Now, suppose you want to type “1”. You look for it, and you see it’s on the “Q” key, but in the lower right corner. That means you need to press a function key, labelled “Raise”, and then the “Q” key. They keyboard will act as if you pressed the “1” key.

But what if you wanted to press “!”? You could press and hold “Raise”, then press and hold “Shift” and then press “Q”, but that is a bit of gimnastics, so the Planck layout that this layout is loosely based on invented a shortcut: the “Lower” key, which is basically equivalent to “Raise”+”Shift”. So to type “!” you simply press and hold “Lower” and then press “Q”. This way you almost never have to press more than two keys at once.
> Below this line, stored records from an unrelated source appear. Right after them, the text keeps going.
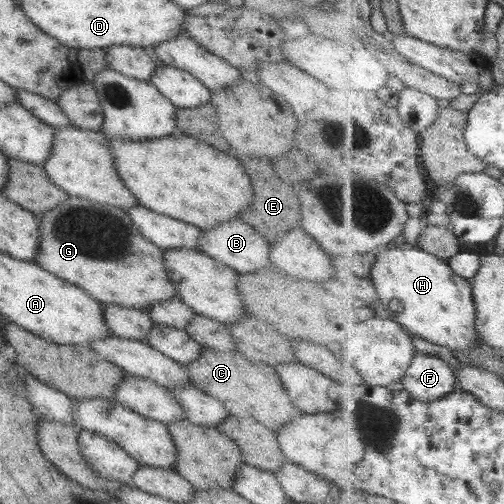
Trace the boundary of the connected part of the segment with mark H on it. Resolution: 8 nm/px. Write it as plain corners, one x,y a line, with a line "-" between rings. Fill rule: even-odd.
405,242
400,245
389,243
379,250
376,256
376,263
373,263
368,277
372,279
379,293
383,313
398,321
407,331
431,343
451,350
475,349
475,340
481,338
478,336
477,308
471,280
459,276
447,260
425,252
418,245
413,246

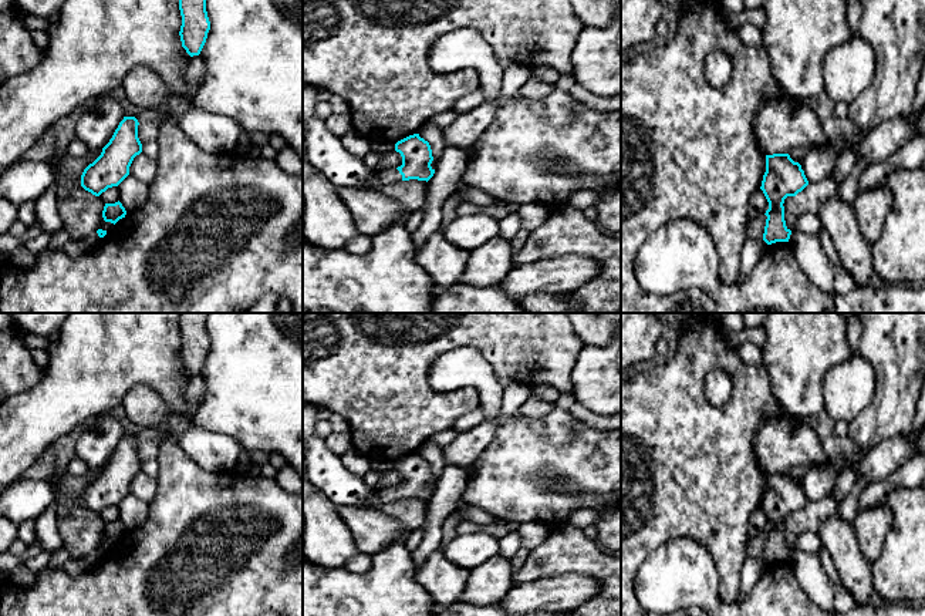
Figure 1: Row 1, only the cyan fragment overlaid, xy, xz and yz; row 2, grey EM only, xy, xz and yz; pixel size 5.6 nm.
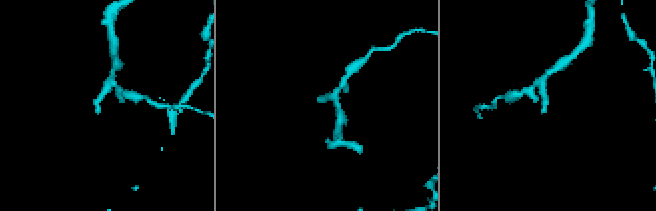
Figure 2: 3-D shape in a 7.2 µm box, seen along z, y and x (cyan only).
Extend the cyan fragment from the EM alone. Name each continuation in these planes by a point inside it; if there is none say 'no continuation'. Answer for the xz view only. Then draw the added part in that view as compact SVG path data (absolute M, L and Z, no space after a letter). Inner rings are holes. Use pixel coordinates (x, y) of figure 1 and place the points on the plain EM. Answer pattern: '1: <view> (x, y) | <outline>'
1: xz (381, 497) | M396 487L389 488L375 488L374 494L361 505L357 505L361 509L378 509L382 505L396 502L402 499L402 494Z

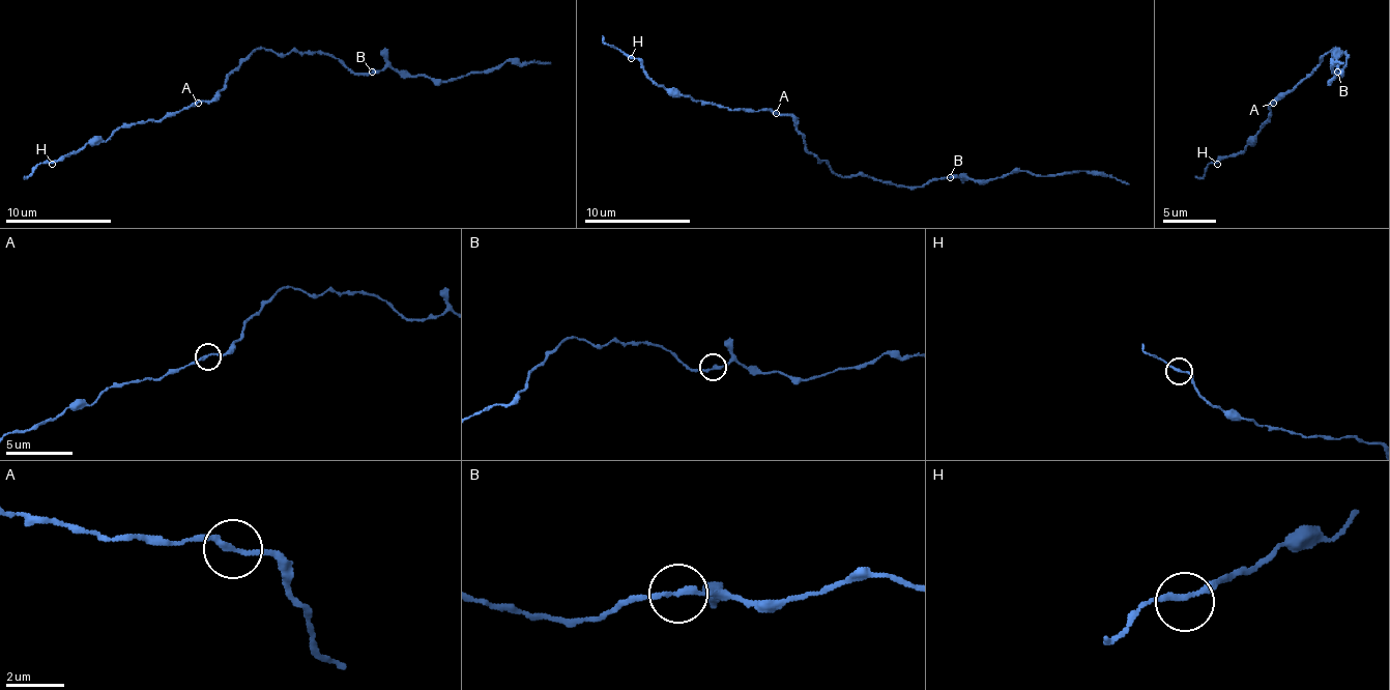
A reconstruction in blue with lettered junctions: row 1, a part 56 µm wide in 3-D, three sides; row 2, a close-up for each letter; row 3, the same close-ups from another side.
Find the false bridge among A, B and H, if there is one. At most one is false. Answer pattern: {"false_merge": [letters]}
{"false_merge": []}

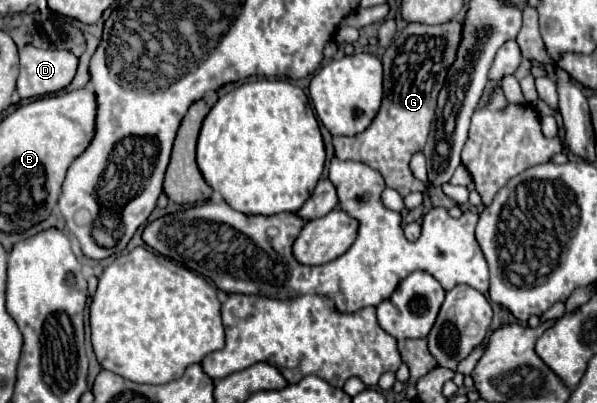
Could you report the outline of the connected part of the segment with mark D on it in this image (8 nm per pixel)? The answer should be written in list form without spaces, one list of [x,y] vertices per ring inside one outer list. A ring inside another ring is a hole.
[[[25,46],[19,50],[21,70],[17,92],[25,98],[37,98],[67,88],[77,72],[77,56],[69,50],[43,50]]]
The “Raise” and “Lower” keys are pressed with your thumbs, so they don’t interfere with your regular typing movements.

The only problem is that you now how to learn where all the symbols are again. But if you look carefully, you will notice that they are pretty much in the same places as on a regular keyboard, only compressed a little bit. So the top row is numbers, like on QWERTY, with the minus and plus keys wrapped around. Quote and colon merged together, question mark moved up one row, and square brackets got pushed down a bit, but they now sit on the same keys as greater than and lower than, so that’s easy to remember. Backslash is always a problem, it landed in the only spot that was left.

All the cursor movement keys are in their logical places too. Page up and down are on up and down arrows, and Home and End are on the left and right ones. Del and Ins got moved away a bit in this particular layout, because I really need the right Alt key where it is, for typing Polish accented characters. Normally Del would go there, so it’s together with all the other cursor movement keys.

I still have some room for additional keys if I needed them. Backspace, for example, could have a “lock screen” as a second function. But I figured I will be adding those as I need them and get used to the rest.